![Team Canada mates no more: how tariff threat put Ford and Smith on divergent tracks](https://i.cbc.ca/1.7433482.1737059820!/cpImage/httpImage/image.jpg_gen/derivatives/16x9_1180/premiers-meeting-20230712.jpg?im=Resize%3D620)
Team Canada mates no more: how tariff threat put Ford and Smith on divergent tracks
CBC
As Albertans will testify after experiencing the Tory dynasty and the last couple of UCP premiers, conservatives are not all built the same.
Jason Kenney took Alberta in directions past Progressive Conservative leaders never dared to, while Danielle Smith rose to leadership by repudiating Kenney's COVID management — and he did his share of rebuking her Sovereignty Act idea.
The current Alberta premier, a former talk-show host and lobbyist, similarly never seemed to have much in common with Ontario Premier Doug Ford, a business owner from a sort of political dynasty family. But both have often worn the "populist" tag; Ford and Smith gave direct payments to residents to ease the affordability crunch.

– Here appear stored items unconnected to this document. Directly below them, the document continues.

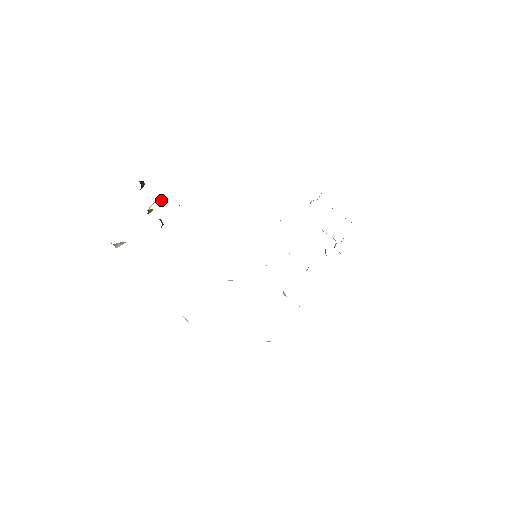
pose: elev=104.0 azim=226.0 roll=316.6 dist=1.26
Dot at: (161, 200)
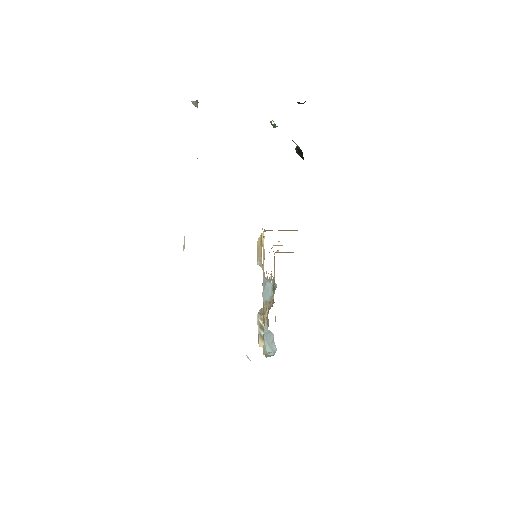
Dot at: occluded
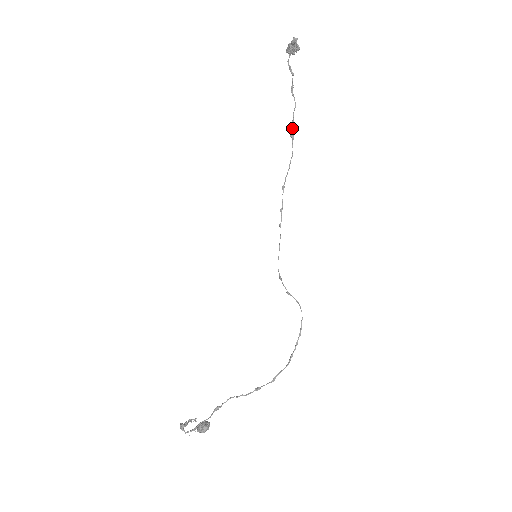
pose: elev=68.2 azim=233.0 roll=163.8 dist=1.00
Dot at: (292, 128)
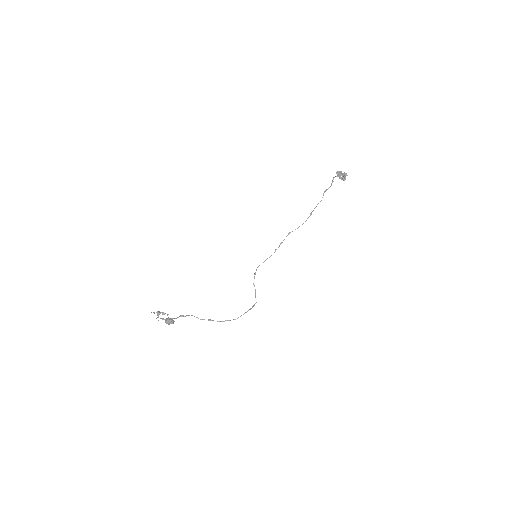
Dot at: (313, 210)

Until this week, there was generally chumminess and accord between the pair of conservative premiers from Canada's oil province and from its manufacturing heartland. They'd even been the twin Canadian regulars on Fox Business and Fox News, both pitching to the U.S. conservative networks the ills of tariffs and the benefits of Canadian trade.
Then came this week, and their sharply different approaches and positions around the threat of Donald Trump's tariffs and Canada's own potential retaliations. That may owe partly to his and her own personalities and backgrounds, but it's also rooted in their own backyards.
Smith defiantly kept her own signature off the joint statement the prime minister and all other premiers inked about the response to the U.S. president-elect's proposed import tax of up to 25 per cent on all Canadian goods. She was the lone premier to do so, arguing she couldn't tolerate Canada continuing to entertain or threaten using export taxes or other sanctions on oil as a pressure point in a trade war.
"We will take whatever actions are needed to protect the livelihoods of Albertans from such destructive federal policies," Smith said.
By pinning it on the federal Liberals, Smith slips by the fact that, with their statements and comments, these policies are now endorsed (at least in theory or principle) by all her counterparts.
Ford had helped co-ordinate the position statement to which Justin Trudeau and 12 provincial and territorial leaders of various political stripes had agreed.
At the end of Wednesday's meeting of those leaders, Ford said he understood Smith's impulse to defend her province's energy industry.
He added pointedly: "I have a different theory, that [you] protect your jurisdiction but country comes first."
The Ontario premier has talked much about retaliation in the weeks since Trump first launched his tariff threats, saying in December his province's hydro agency could cut off the U.S.'s electricity supply.
"You can't let someone hit you over the head with a sledgehammer without hitting them back twice as hard, in my opinion," Ford had said before the premiers' one-day summit. And, to the idea of taking oil export taxes off the table, gave the cagey gambler's remark: "If you have some aces, you hold on to your aces."
Smith, by contrast, wants Alberta's ace industry sheltered.